- _Aim of the task_
Within the records that follow, find every line containing the string "design". Copy those lines.

____________

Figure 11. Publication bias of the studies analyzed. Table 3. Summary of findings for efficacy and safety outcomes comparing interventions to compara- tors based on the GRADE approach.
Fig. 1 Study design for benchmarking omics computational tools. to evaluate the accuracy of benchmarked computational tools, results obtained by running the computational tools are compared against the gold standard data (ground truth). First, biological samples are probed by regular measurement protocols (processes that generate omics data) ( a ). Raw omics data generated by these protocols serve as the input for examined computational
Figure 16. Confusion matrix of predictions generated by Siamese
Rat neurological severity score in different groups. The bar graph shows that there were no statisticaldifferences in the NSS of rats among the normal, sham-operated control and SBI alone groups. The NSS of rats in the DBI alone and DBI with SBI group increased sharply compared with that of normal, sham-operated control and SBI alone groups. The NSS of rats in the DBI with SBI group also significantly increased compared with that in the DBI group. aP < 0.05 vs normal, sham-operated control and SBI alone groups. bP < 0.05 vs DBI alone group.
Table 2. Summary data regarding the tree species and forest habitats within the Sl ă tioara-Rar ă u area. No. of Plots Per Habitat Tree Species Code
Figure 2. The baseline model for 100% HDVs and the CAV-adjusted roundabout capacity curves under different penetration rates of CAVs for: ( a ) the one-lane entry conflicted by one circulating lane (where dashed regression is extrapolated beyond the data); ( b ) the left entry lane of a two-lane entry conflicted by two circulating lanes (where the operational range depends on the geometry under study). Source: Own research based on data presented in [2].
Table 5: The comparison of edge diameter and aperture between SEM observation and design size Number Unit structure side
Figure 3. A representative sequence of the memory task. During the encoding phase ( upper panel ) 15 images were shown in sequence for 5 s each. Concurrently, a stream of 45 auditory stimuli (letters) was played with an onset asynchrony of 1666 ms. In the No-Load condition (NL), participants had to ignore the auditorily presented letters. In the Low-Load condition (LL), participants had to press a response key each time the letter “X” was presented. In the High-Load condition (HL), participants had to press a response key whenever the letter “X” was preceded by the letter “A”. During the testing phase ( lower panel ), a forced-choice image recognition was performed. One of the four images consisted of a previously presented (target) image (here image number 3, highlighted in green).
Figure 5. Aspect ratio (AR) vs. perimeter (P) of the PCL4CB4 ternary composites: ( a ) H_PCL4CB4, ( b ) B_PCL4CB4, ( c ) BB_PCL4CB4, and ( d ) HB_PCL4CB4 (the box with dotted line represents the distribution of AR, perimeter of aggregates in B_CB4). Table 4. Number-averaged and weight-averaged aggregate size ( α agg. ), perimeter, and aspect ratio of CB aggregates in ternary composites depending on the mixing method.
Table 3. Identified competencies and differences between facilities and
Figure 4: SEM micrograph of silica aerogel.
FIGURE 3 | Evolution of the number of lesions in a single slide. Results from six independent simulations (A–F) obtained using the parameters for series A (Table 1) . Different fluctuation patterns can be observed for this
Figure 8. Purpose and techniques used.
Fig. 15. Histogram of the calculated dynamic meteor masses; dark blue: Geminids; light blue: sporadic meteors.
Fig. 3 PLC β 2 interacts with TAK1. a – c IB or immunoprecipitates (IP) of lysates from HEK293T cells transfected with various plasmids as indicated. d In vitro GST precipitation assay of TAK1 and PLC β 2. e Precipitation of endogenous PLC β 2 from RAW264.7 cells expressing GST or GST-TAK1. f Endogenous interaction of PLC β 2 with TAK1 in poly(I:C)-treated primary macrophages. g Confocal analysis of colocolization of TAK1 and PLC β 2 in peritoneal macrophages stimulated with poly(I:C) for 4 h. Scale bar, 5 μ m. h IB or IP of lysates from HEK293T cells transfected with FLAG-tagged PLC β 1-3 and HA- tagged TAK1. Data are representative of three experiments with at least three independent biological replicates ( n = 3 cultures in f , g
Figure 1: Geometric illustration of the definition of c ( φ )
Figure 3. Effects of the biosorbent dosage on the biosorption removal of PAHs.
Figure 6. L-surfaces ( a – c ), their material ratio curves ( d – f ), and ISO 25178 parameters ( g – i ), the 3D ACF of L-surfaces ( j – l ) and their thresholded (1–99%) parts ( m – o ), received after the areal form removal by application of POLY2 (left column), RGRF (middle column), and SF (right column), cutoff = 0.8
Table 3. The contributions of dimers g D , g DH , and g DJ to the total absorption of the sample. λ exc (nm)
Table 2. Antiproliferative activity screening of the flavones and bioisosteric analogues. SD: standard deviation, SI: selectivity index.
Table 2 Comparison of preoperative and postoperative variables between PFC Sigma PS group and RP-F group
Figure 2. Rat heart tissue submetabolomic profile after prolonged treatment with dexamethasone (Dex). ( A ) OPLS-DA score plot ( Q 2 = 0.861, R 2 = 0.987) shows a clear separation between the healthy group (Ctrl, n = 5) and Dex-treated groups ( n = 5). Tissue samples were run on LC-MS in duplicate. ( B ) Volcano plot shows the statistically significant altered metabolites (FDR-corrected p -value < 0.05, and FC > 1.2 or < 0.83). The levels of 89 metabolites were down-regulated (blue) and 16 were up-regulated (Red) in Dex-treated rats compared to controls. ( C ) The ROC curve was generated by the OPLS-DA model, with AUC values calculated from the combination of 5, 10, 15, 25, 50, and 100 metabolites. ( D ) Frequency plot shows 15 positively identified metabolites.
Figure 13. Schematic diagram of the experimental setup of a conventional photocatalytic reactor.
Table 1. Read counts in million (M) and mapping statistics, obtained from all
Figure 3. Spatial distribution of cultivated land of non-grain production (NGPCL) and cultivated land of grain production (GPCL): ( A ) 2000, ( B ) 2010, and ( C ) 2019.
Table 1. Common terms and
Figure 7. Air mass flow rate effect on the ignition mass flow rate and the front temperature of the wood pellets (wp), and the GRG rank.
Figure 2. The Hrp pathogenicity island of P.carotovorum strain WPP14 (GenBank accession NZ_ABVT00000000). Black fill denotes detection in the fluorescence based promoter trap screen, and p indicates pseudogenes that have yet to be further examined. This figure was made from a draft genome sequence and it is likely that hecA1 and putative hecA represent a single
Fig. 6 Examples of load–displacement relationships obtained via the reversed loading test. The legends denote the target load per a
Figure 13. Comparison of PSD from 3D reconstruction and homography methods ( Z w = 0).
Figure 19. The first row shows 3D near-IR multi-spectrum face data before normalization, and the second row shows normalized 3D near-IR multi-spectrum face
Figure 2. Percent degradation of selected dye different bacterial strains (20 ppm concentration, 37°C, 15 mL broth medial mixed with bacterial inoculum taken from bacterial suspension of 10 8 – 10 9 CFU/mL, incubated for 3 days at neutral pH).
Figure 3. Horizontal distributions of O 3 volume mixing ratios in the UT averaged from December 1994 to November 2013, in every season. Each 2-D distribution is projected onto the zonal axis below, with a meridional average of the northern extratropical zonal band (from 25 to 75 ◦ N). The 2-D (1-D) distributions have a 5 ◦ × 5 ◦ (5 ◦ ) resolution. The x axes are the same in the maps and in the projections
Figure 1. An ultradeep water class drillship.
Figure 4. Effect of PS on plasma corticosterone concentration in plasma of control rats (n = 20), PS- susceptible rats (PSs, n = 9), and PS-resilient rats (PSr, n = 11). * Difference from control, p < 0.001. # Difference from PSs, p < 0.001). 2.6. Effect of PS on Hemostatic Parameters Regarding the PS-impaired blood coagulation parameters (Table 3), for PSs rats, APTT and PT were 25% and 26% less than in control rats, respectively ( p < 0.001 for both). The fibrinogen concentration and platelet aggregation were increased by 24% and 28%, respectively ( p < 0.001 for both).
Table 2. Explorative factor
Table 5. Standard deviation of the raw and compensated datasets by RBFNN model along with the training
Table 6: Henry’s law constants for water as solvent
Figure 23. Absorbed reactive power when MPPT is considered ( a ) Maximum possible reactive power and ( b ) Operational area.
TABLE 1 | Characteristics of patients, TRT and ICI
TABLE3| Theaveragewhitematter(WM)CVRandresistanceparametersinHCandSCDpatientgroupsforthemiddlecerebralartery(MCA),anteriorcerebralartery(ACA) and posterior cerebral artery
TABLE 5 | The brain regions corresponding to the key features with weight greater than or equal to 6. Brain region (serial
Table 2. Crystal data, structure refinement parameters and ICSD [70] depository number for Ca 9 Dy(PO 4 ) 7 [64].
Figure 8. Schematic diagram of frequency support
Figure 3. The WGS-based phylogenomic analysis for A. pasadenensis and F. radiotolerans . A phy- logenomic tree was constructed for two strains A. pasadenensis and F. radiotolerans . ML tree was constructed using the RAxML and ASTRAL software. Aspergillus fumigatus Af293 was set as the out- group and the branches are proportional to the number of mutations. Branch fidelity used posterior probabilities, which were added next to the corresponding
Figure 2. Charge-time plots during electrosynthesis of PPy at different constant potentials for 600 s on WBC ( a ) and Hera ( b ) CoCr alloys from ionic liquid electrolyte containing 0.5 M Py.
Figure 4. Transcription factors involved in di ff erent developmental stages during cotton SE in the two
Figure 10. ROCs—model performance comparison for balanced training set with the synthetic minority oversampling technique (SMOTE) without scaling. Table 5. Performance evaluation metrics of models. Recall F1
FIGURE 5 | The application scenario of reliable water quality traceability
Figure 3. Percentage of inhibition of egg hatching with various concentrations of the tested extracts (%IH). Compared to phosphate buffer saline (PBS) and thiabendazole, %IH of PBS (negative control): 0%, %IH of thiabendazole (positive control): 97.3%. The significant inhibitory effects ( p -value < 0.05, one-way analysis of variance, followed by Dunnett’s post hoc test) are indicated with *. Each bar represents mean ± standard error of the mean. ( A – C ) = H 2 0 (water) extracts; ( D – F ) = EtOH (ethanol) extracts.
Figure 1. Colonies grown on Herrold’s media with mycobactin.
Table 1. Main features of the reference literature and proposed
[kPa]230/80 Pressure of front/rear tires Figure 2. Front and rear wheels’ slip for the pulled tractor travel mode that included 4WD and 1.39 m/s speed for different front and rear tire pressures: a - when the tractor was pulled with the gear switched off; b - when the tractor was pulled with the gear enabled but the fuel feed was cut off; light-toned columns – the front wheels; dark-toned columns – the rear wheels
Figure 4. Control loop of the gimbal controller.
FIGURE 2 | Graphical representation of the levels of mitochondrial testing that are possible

____________

- _Your response_
Fig. 1 Study design for benchmarking omics computational tools. to evaluate the accuracy of benchmarked computational tools, results obtained by running the computational tools are compared against the gold standard data (ground truth). First, biological samples are probed by regular measurement protocols (processes that generate omics data) ( a ). Raw omics data generated by these protocols serve as the input for examined computational
Table 5: The comparison of edge diameter and aperture between SEM observation and design size Number Unit structure side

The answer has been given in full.